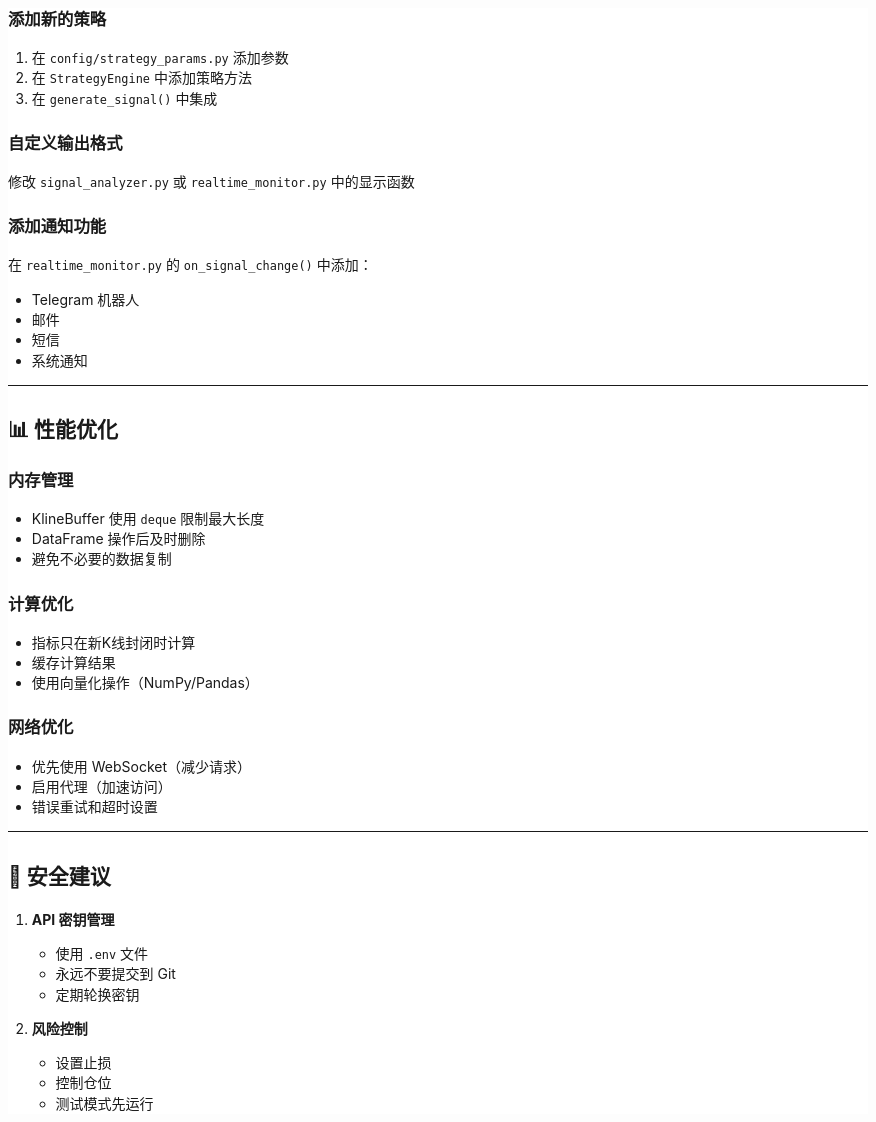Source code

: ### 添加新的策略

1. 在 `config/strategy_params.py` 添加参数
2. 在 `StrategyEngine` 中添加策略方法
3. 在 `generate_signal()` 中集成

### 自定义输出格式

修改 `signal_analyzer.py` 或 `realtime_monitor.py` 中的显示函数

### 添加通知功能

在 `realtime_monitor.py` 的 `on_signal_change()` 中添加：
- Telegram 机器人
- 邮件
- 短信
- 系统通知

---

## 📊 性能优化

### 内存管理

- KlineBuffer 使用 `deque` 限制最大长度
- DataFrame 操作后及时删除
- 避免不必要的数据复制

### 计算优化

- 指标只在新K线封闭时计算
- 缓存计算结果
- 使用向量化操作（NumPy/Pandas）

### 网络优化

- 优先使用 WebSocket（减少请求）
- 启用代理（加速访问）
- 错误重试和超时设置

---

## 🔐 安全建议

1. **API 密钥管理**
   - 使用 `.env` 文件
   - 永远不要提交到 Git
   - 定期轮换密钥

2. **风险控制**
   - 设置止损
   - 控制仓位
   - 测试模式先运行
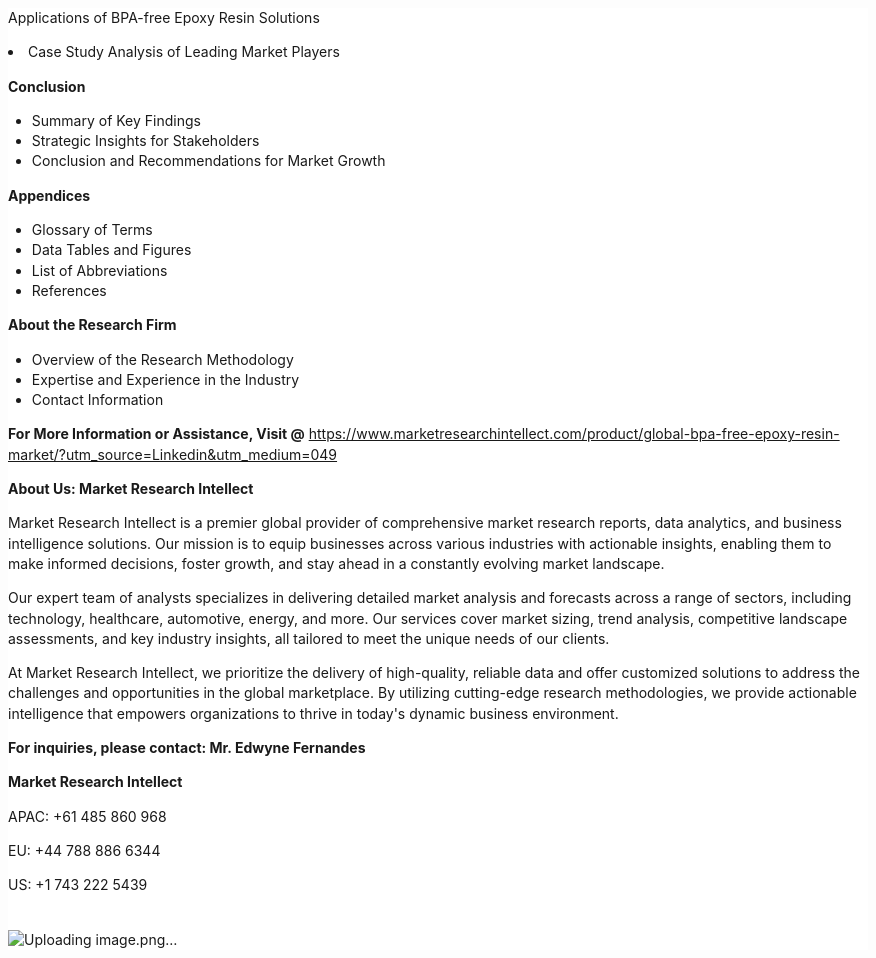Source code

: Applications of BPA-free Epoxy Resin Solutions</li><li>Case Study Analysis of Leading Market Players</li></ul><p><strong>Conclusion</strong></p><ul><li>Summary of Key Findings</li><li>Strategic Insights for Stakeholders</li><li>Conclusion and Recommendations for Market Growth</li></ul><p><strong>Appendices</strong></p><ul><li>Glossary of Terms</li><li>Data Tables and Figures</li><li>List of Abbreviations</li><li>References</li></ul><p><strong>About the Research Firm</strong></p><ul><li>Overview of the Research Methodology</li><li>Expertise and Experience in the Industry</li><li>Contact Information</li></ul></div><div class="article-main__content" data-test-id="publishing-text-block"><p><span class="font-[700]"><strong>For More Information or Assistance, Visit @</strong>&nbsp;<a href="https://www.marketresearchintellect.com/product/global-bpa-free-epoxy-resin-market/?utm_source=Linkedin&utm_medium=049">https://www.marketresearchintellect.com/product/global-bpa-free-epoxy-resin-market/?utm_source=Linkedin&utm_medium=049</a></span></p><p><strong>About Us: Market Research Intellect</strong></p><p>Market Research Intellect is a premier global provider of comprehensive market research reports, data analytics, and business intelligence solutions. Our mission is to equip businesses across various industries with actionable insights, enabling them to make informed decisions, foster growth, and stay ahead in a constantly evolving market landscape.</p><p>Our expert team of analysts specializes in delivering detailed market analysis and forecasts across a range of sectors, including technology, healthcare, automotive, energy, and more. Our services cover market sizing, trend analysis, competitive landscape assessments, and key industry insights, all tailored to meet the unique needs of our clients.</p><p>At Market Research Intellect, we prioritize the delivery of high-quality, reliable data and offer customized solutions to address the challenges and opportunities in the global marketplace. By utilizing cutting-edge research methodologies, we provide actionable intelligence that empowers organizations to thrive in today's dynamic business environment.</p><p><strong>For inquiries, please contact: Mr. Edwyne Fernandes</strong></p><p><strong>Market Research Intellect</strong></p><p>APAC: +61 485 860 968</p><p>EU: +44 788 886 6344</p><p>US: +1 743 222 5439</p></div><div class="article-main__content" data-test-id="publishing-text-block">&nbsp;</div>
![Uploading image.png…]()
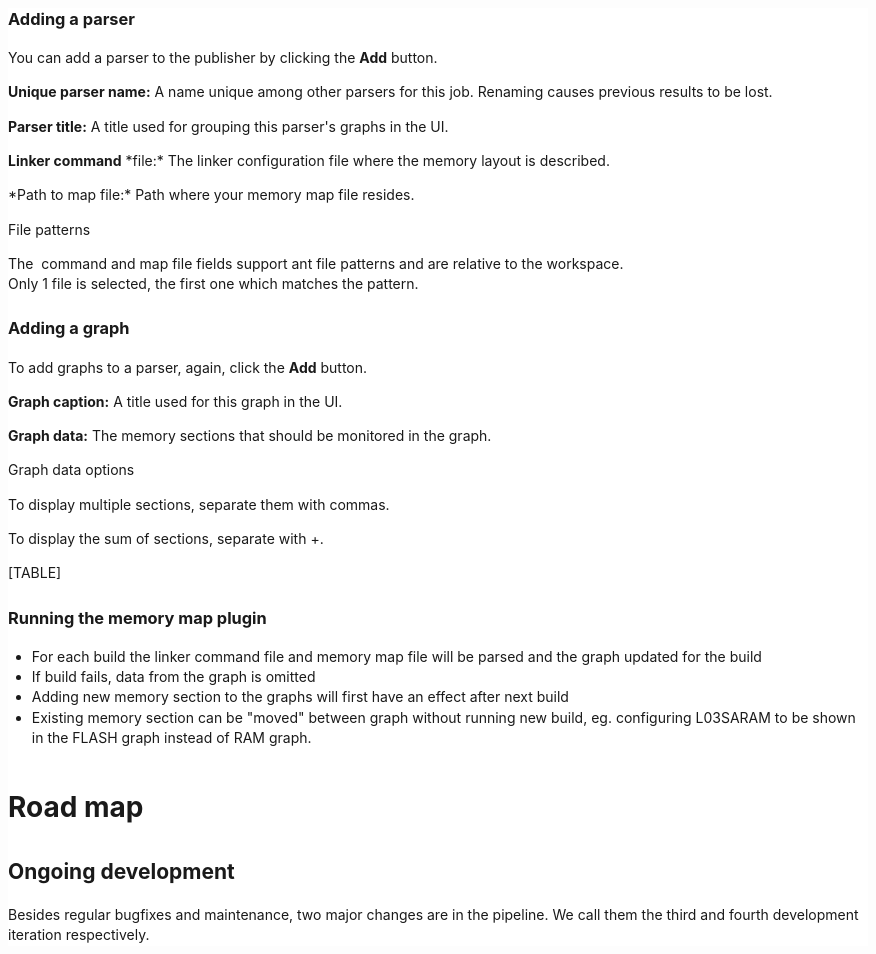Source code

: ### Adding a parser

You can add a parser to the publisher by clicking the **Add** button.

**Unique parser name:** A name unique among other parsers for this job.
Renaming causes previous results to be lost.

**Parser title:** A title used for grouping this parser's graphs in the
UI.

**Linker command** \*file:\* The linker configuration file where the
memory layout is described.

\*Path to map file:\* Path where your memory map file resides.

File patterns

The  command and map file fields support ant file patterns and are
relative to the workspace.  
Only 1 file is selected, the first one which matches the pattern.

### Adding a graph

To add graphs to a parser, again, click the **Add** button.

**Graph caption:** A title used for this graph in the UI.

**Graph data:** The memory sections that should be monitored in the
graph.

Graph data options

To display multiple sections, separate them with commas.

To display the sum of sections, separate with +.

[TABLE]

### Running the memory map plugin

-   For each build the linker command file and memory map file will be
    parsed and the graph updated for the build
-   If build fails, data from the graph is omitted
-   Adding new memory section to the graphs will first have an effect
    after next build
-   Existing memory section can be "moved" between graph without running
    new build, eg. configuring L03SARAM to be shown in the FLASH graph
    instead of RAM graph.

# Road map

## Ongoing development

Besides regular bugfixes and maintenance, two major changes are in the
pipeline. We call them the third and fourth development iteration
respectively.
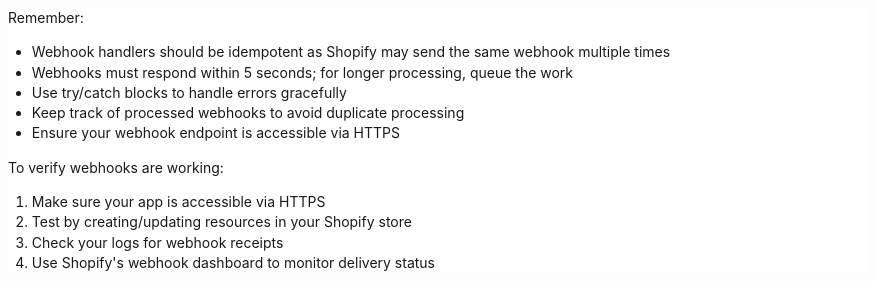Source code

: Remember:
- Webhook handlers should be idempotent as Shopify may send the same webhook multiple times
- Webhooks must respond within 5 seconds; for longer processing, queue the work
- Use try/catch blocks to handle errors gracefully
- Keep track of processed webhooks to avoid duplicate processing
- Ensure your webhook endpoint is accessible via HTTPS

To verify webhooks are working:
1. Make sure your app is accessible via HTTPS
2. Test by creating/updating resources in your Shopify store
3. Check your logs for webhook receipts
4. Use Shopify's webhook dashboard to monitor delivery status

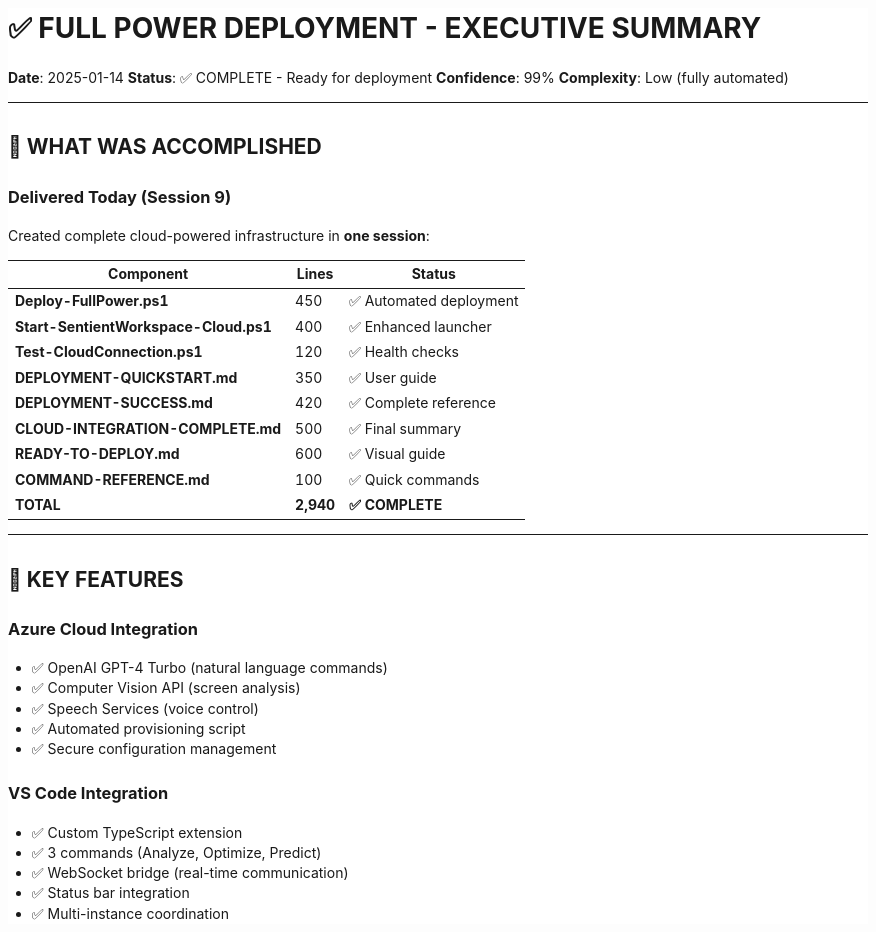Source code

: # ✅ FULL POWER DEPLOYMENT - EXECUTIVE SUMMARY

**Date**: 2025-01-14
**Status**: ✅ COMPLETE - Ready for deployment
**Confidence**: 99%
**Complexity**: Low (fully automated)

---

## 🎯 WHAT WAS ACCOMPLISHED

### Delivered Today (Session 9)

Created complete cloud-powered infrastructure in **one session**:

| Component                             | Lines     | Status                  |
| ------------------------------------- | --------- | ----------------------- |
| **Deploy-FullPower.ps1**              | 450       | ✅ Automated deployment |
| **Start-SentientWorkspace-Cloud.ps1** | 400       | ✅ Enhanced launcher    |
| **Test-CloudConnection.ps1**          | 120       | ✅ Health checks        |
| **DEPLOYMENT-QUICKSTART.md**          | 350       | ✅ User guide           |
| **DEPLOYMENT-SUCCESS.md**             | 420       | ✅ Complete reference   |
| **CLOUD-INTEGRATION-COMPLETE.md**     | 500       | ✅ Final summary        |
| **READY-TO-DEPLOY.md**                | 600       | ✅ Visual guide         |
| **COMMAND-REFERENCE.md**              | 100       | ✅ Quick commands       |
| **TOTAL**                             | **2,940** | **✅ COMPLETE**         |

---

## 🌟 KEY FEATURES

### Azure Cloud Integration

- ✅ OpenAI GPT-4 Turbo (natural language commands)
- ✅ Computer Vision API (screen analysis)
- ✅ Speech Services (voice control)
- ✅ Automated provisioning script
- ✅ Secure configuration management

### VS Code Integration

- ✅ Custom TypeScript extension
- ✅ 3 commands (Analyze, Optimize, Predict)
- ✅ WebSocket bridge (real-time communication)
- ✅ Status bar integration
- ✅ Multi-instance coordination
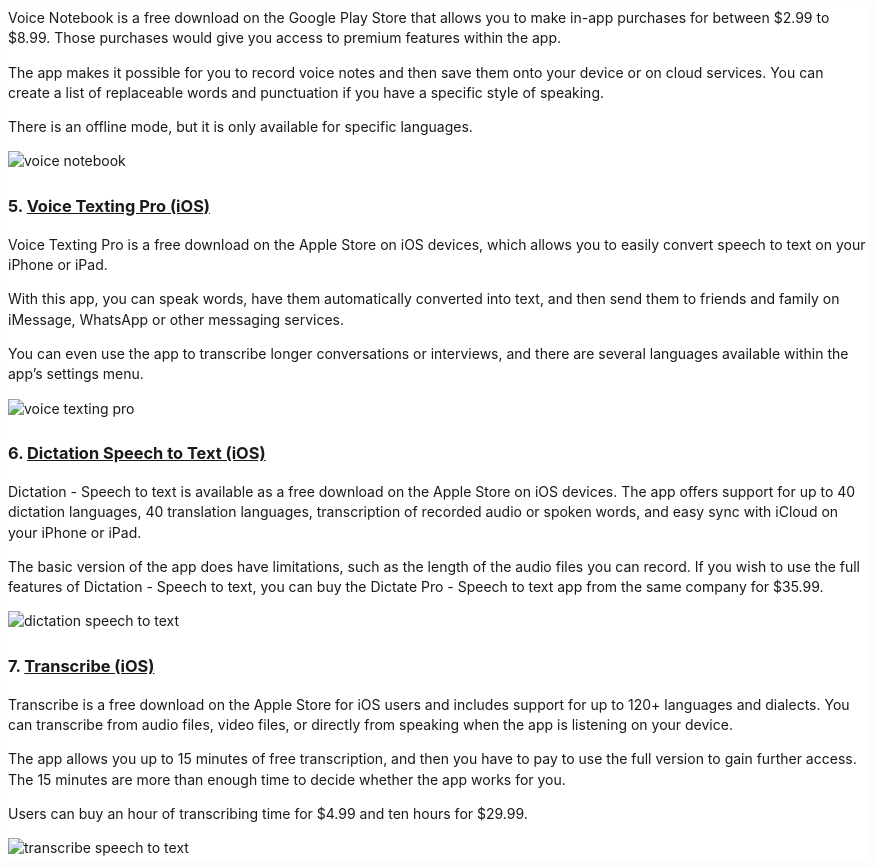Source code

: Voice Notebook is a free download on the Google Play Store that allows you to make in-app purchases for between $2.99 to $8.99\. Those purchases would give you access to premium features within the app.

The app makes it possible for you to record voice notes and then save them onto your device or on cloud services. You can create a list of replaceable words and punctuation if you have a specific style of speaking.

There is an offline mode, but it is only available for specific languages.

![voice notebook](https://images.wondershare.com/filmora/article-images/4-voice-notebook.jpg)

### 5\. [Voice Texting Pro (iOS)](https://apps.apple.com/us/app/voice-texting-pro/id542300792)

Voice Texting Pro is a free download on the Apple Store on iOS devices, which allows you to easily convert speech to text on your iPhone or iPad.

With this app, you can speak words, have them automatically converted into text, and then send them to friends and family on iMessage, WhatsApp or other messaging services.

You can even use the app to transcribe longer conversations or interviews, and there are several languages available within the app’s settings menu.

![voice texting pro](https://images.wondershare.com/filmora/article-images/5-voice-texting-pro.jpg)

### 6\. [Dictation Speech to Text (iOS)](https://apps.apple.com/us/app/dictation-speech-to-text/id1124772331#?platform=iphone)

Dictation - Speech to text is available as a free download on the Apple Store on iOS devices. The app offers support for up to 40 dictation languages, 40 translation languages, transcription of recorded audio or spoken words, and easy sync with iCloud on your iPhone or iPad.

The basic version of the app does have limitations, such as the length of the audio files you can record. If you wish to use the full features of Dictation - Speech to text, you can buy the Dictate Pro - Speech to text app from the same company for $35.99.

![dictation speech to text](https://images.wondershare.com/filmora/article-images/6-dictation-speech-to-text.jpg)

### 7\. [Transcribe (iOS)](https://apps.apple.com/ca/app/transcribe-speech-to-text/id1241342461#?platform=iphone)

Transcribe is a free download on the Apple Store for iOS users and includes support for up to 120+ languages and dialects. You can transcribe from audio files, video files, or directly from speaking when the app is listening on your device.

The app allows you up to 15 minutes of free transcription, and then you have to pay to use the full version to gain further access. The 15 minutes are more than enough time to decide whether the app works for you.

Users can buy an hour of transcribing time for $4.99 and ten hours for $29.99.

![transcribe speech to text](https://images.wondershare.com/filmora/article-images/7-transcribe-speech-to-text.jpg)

* _Your instructions_:
Beginning at the line above that contains "- ✅ Speech Services (voice control)" and going on through the line that contains "Voice Texting Pro is", please copy every line exactly, leaving the pictures out and adding nothing.

* _Exercise response_:
- ✅ Speech Services (voice control)
- ✅ Automated provisioning script
- ✅ Secure configuration management

### VS Code Integration

- ✅ Custom TypeScript extension
- ✅ 3 commands (Analyze, Optimize, Predict)
- ✅ WebSocket bridge (real-time communication)
- ✅ Status bar integration
- ✅ Multi-instance coordination
Source code

: Voice Notebook is a free download on the Google Play Store that allows you to make in-app purchases for between $2.99 to $8.99\. Those purchases would give you access to premium features within the app.

The app makes it possible for you to record voice notes and then save them onto your device or on cloud services. You can create a list of replaceable words and punctuation if you have a specific style of speaking.

There is an offline mode, but it is only available for specific languages.

![voice notebook](https://images.wondershare.com/filmora/article-images/4-voice-notebook.jpg)

### 5\. [Voice Texting Pro (iOS)](https://apps.apple.com/us/app/voice-texting-pro/id542300792)

Voice Texting Pro is a free download on the Apple Store on iOS devices, which allows you to easily convert speech to text on your iPhone or iPad.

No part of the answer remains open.